Improving the performance of stacktrace generation

Charles Oliver Nutter

unread,

Jul 7, 2012, 6:03:34 PM7/7/12

to Da Vinci Machine Project, JVM Languages

Today I have a new conundrum for you all: I need stack trace
generation on Hotspot to be considerably faster than it is now.

In order to simulate many Ruby features, JRuby (over)uses Java stack
traces. We recently (JRuby 1.6, about a year ago) moved to using the
Java stack trace as the source of our Ruby backtrace information,
mining out compiled frames and using interpreter markers to peel off
interpreter frames. The result is that a Ruby trace with mixed
compiled and interpreted code like this
(https://gist.github.com/3068210) turns into this
(https://gist.github.com/3068213). I consider this a great deal better
than the plain Java trace, and I know other language implementers have
lamented the verbosity of stack traces coming out of their languages.

The unfortunate thing is that stack trace generation is very expensive
in the JVM, and in order to generate normal exceptions and emulate
other features we sometimes generate a lot of them. I think there's
value in exploring how we can make stack trace generation cheaper at
the JVM level.

Here's a few cases in Ruby where we need to use Java stack traces to
provide the same features:

* Exceptions as non-exceptional or moderately-exceptional method results

In this case I'm specifically thinking about Ruby's tendency to
propagate errno values as exceptions; EAGAIN/EWOULDBLOCK for example
are thrown from nonblocking IO methods when there's no data available.

You will probably say "that's a horrible use for exceptions" and I
agree. But there are a couple reasons why it's nicer too:
- using return value sigils requires you to propagate them back out
through many levels of calls
- exception-handling is cleaner in code than having all your errno
handling logic spliced into regular program flow

In any case, the cost of generating a stack trace for potentially
every non-blocking IO call is obviously too high. In JRuby, we default
to having EAGAIN/EWOULDBLOCK exceptions not generate a stack trace,
and you must pass a flag for them to do so. The justification is that
these exceptions are almost always used to branch back to the top of a
nonblocking IO loop, so the backtrace is useless.

* Getting the current or previous method's name/file/line

Ruby supports a number of features that allow you to get basic
information about the method currently being executed or the method
that called it. The most general of these features is the "caller"
method, which provides an array of all method name + file + line that
would appear in a stack trace at this point. This feature is often
abused to get only the current or previous frame, and so in Ruby 1.9
they added __method__ to get the currently-executing method's
name+file+line.

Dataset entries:
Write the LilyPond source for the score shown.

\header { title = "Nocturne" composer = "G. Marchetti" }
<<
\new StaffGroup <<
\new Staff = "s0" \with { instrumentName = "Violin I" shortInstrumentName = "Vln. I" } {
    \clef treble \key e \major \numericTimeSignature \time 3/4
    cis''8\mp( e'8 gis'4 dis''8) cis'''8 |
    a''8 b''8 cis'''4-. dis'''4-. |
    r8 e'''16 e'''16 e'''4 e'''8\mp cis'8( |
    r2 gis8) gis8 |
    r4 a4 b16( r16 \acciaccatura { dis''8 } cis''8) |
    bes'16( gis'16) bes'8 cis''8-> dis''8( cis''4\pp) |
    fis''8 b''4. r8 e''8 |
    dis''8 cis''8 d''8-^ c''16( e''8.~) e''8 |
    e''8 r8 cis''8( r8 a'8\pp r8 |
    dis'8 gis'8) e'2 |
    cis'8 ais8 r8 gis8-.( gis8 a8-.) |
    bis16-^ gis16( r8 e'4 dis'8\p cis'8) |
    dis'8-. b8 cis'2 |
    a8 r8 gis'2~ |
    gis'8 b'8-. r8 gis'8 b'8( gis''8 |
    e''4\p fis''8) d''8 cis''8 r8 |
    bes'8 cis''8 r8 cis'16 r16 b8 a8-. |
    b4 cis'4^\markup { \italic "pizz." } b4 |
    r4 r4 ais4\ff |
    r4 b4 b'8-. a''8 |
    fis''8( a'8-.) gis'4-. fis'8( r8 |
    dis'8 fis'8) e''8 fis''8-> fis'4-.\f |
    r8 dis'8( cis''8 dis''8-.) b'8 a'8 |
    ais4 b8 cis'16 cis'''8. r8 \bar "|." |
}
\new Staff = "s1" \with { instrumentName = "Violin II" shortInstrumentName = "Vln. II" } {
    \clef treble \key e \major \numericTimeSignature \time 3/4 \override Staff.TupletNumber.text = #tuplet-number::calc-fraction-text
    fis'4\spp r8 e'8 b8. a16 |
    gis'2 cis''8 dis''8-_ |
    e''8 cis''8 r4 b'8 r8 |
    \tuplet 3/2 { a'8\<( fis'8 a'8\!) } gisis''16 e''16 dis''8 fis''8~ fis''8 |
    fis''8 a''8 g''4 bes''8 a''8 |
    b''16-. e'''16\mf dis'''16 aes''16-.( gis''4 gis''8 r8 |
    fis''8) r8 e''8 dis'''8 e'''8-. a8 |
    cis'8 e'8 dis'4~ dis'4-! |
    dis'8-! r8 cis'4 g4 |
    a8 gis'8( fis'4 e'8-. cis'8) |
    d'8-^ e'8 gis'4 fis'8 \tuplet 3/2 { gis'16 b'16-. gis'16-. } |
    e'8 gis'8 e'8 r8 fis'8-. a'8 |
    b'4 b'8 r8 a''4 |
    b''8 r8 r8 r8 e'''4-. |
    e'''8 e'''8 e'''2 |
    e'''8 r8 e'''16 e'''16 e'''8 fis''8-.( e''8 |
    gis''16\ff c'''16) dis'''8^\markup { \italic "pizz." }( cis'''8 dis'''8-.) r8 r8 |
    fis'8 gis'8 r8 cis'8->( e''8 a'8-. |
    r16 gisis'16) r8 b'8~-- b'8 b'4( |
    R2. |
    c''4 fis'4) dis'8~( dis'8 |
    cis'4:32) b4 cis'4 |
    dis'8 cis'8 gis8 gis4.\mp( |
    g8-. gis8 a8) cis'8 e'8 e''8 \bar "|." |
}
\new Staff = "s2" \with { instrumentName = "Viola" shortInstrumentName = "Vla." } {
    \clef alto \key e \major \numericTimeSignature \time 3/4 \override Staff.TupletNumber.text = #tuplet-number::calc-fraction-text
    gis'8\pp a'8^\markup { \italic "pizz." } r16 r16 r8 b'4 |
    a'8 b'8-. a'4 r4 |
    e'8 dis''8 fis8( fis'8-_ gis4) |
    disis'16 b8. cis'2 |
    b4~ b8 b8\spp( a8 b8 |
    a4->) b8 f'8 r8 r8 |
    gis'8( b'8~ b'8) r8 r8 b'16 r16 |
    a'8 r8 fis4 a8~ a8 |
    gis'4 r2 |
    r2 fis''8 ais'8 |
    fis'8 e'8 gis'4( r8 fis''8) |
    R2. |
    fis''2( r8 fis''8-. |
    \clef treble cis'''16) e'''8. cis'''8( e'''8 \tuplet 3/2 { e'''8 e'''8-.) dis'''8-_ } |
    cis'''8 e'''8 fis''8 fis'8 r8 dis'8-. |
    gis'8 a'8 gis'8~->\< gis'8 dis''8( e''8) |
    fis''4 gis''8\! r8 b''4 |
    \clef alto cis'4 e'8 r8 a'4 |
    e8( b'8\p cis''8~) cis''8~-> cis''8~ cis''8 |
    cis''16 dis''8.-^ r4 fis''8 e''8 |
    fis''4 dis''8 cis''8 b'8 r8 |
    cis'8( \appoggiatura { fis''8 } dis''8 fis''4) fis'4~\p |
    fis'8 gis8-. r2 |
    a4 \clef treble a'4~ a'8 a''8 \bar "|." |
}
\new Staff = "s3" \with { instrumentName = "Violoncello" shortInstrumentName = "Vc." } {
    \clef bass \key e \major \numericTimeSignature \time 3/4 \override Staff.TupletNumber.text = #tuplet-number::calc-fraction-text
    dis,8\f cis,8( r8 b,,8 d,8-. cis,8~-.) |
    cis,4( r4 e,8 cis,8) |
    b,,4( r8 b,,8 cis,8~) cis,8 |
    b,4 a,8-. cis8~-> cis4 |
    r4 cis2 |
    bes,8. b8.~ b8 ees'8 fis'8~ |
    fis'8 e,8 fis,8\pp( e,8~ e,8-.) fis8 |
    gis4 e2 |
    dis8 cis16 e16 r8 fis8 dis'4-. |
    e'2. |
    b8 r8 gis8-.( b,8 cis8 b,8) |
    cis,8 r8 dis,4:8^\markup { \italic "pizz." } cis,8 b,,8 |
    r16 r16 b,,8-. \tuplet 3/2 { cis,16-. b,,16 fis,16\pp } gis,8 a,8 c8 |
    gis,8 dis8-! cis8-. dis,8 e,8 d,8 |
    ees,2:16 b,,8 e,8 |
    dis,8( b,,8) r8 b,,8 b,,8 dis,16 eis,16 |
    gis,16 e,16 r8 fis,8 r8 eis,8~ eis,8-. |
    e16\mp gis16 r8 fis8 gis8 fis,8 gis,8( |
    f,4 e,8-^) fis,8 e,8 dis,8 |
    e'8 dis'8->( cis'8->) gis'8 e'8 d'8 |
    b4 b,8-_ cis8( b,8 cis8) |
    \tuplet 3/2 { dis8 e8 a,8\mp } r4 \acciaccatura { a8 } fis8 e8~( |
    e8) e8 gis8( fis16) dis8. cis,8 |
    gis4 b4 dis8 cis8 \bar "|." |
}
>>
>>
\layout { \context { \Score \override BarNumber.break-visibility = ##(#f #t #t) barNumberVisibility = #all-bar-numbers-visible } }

_Requirements_:
#1 Answer these questions about the post on stack trace generation:
(a) In which JRuby release did the project move to using the Java stack trace as the source of its Ruby backtrace information?
(b) Which errno values are thrown from nonblocking IO methods when there's no data available?
(c) What did Ruby 1.9 add to get the currently-executing method's name+file+line?
#2 Write the next part of the post on stack trace generation in JRuby, picking up after its final sentence.

_The results_:
#1
(a) JRuby 1.6
(b) EAGAIN/EWOULDBLOCK
(c) __method__

#2
In both cases, we must generate a full Java trace for these methods
because the name of a method body is not necessarily statically known.
We often want only the current frame or the current and previous
frames, but we pay the cost of generating an entire Java stack trace
to get them.

* Warnings that actually report the line of code that triggered them

In Ruby, it is possible to generate non-fatal warnings to stderr. In
many cases, these warnings automatically include the file and line at
which the triggering code lives. Because the warning logic is
downstream from the Ruby code, we again must use a full Java stack
trace to find the most recent (on stack) Ruby frame. This causes
warnings to be as expensive as regular exceptions.

Because the use of frame introspection (in this case through stack
traces) has largely been ignored on current JVMs, I suspect there's a
lot of improvement possible. At a minimum, the ability to only grab
the top N frames from the stack trace could be a great improvement
(Hotspot even has flags to restrict how large a trace it will
generate, presumably to avoid the cost of accounting for deep stacks
and generating traces from them).

Any thoughts on this? Does anyone else have need for lighter-weight
name/file/line inspection of the call stack?

- Charlie

Rémi Forax

unread,

Jul 7, 2012, 6:31:12 PM7/7/12

to Da Vinci Machine Project, Charles Oliver Nutter, JVM Languages

I don't see how to do more.

>
> * Getting the current or previous method's name/file/line
>
> Ruby supports a number of features that allow you to get basic
> information about the method currently being executed or the method
> that called it. The most general of these features is the "caller"
> method, which provides an array of all method name + file + line that
> would appear in a stack trace at this point. This feature is often
> abused to get only the current or previous frame, and so in Ruby 1.9
> they added __method__ to get the currently-executing method's
> name+file+line.
>
> In both cases, we must generate a full Java trace for these methods
> because the name of a method body is not necessarily statically known.
> We often want only the current frame or the current and previous
> frames, but we pay the cost of generating an entire Java stack trace
> to get them.

You can use Throwable.getStackTraceElement()
which is package visible and OpenJDK specific but at least
it will be faster for all VMs that uses OpenJDK.

>
> * Warnings that actually report the line of code that triggered them
>
> In Ruby, it is possible to generate non-fatal warnings to stderr. In
> many cases, these warnings automatically include the file and line at
> which the triggering code lives. Because the warning logic is
> downstream from the Ruby code, we again must use a full Java stack
> trace to find the most recent (on stack) Ruby frame. This causes
> warnings to be as expensive as regular exceptions.

Please never optimize warnings, they are here to bug users
until they fix the thing. So they should be slow :)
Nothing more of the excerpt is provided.